Note: It is advisable not to directly compare floating point values for equality.
For example, two vectors are provided as input parameters to the DOT_PRODUCT()
function.
INSERT INTO dp_t1 VALUES(JSON_ARRAY_PACK('[0.6,0.8]'), JSON_ARRAY_PACK('[0.6,0.8]')); SELECT DOT_PRODUCT(a, b) FROM dp_t1; **** +---------------------+ | DOT_PRODUCT(a, b) | +---------------------+ | 1.0000000596046448 | +---------------------+
In this example, the output is not 1.0
as would be expected. The output 1.0
would be possible only if the input vector values are perfectly representable in floating point.

ASSIGNED TASK A ▸
Summarize the floating-point passage in two sentences.
The text and the records have no connection to each other.

EXERCISE INPUT ▸
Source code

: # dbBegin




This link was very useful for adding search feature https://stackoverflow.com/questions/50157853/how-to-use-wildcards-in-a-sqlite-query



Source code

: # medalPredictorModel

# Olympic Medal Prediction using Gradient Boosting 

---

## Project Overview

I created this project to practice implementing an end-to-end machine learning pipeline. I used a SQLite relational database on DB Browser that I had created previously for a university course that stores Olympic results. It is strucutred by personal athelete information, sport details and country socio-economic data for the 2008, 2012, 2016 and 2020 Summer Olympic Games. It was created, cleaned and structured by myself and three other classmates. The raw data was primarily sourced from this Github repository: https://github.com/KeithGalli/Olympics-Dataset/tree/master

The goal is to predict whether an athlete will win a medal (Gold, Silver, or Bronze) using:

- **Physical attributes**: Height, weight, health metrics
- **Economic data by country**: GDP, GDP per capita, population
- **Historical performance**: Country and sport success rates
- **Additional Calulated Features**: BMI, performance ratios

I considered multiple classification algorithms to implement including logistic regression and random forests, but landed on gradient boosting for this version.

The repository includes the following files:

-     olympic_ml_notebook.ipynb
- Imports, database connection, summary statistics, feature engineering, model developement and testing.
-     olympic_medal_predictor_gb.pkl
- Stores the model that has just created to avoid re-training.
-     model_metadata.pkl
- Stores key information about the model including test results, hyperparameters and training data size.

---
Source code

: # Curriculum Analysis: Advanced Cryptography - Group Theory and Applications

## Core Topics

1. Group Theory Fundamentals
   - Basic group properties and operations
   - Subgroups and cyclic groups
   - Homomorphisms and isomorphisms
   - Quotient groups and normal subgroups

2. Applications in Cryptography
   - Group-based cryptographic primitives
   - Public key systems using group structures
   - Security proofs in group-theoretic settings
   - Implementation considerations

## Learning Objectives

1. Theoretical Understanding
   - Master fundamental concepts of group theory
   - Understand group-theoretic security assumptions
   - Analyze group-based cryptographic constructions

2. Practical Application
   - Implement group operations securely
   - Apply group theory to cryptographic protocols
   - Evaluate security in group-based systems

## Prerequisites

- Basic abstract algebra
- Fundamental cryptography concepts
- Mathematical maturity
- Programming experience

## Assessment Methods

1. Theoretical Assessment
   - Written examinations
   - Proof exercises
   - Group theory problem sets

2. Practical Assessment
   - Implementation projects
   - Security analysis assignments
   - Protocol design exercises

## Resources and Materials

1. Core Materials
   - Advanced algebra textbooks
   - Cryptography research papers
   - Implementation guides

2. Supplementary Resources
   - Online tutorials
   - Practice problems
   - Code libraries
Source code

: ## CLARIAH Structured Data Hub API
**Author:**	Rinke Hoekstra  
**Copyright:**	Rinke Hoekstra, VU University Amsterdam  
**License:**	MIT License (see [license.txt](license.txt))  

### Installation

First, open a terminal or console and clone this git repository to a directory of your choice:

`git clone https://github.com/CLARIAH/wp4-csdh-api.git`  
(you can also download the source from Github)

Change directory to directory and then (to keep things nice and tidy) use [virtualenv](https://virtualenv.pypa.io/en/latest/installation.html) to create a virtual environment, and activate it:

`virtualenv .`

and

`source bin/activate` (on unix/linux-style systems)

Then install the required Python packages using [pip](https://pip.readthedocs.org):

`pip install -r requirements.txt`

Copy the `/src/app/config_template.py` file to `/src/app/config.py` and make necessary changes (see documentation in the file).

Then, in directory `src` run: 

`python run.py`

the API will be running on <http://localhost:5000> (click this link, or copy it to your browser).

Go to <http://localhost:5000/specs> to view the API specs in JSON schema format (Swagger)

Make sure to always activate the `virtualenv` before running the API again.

ASSIGNED TASK B ▸
Express the part of the records that opens with the line containing "(on unix/linux-style systems)" and runs through the end of the records as a numbered list, leaving out blank lines.

FINAL ANSWER A ▸
Directly comparing floating point values for equality is not advisable. In the example, DOT_PRODUCT() applied to two vectors of [0.6,0.8] returns 1.0000000596046448 rather than the expected 1.0, which would be possible only if the input vector values were perfectly representable in floating point.

FINAL ANSWER B ▸
1. `source bin/activate` (on unix/linux-style systems)
2. Then install the required Python packages using [pip](https://pip.readthedocs.org):
3. `pip install -r requirements.txt`
4. Copy the `/src/app/config_template.py` file to `/src/app/config.py` and make necessary changes (see documentation in the file).
5. Then, in directory `src` run: 
6. `python run.py`
7. the API will be running on <http://localhost:5000> (click this link, or copy it to your browser).
8. Go to <http://localhost:5000/specs> to view the API specs in JSON schema format (Swagger)
9. Make sure to always activate the `virtualenv` before running the API again.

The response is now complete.